Yoon Yong-ho

Personal information
- Date of birth: 6 March 1996 (age 29)
- Place of birth: South Korea
- Height: 1.75 m (5 ft 9 in)
- Position: Midfielder

Team information
- Current team: Cheonan City FC
- Number: 8

Youth career
- 2012–2014: Maetan High School
- 2015–2016: Hanyang University

Senior career*
- Years: Team / Apps / (Gls)
- 2017–2018: Suwon Samsung Bluewings / 8 / (1)
- 2019: Daejeon Citizen / 12 / (1)
- 2019: → Jeonnam Dragons (Loan) / 6 / (1)
- 2020: Seongnam FC / 5 / (0)
- 2021: Incheon United FC / 0 / (0)
- 2021–: Cheonan City FC / 76 / (13)

International career^{‡}
- 2011–2012: South Korea U-17 / 6 / (0)
- 2018–: South Korea U-23 / 0 / (0)

= Yoon Yong-ho =

South Korean footballer

Yoon Yong-ho (born 6 March 1996) is a South Korean football midfielder who plays for Cheonan City FC.

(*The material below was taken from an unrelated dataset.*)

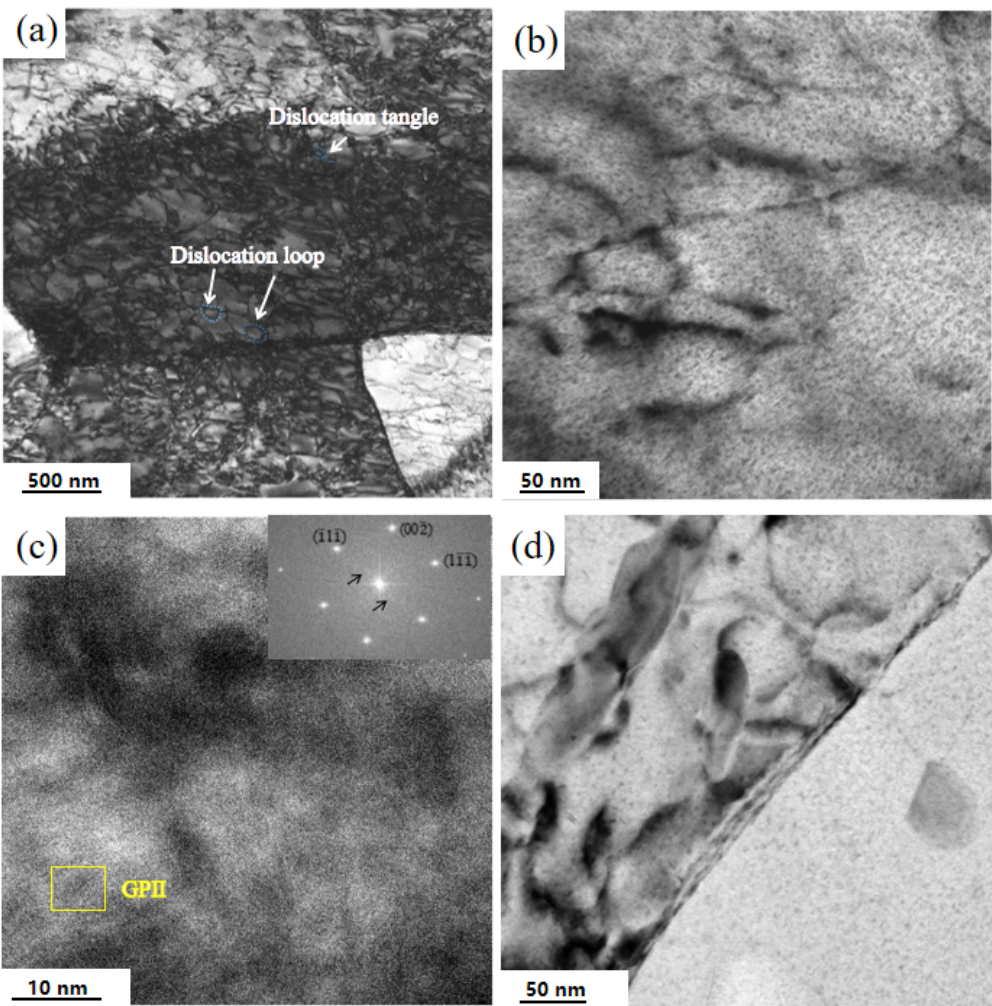
Figure 7. TEM images of the 7B04-P al alloy: ( a ) distribution of dislocation in grain; ( b ) in-grain distribution of GP zones and η’ precipitates; ( c ) HRTEM of GPII precipitates; ( d ) grain boundary.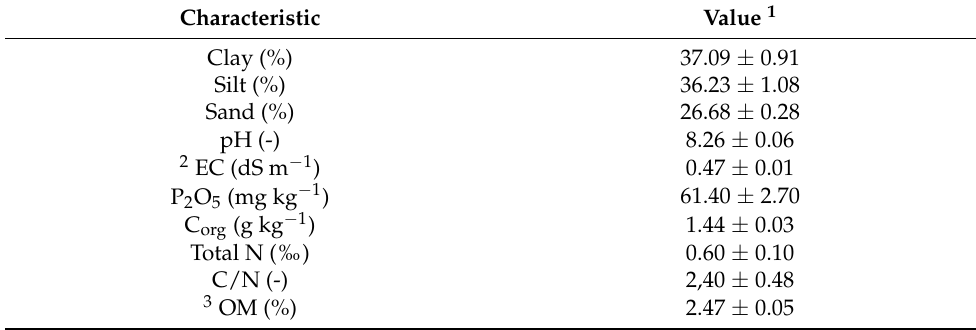
Table 1. Main physicochemical characteristics of soil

He started his career at Suwon Bluewings before joining Daejeon Citizen on a free transfer during the spring of 2019.

In the summer of 2019, he joined Jeonnam Dragons on loan until the end of the 2019 K League 2 season.

In 2020, he joined Seongnam FC of K League 1.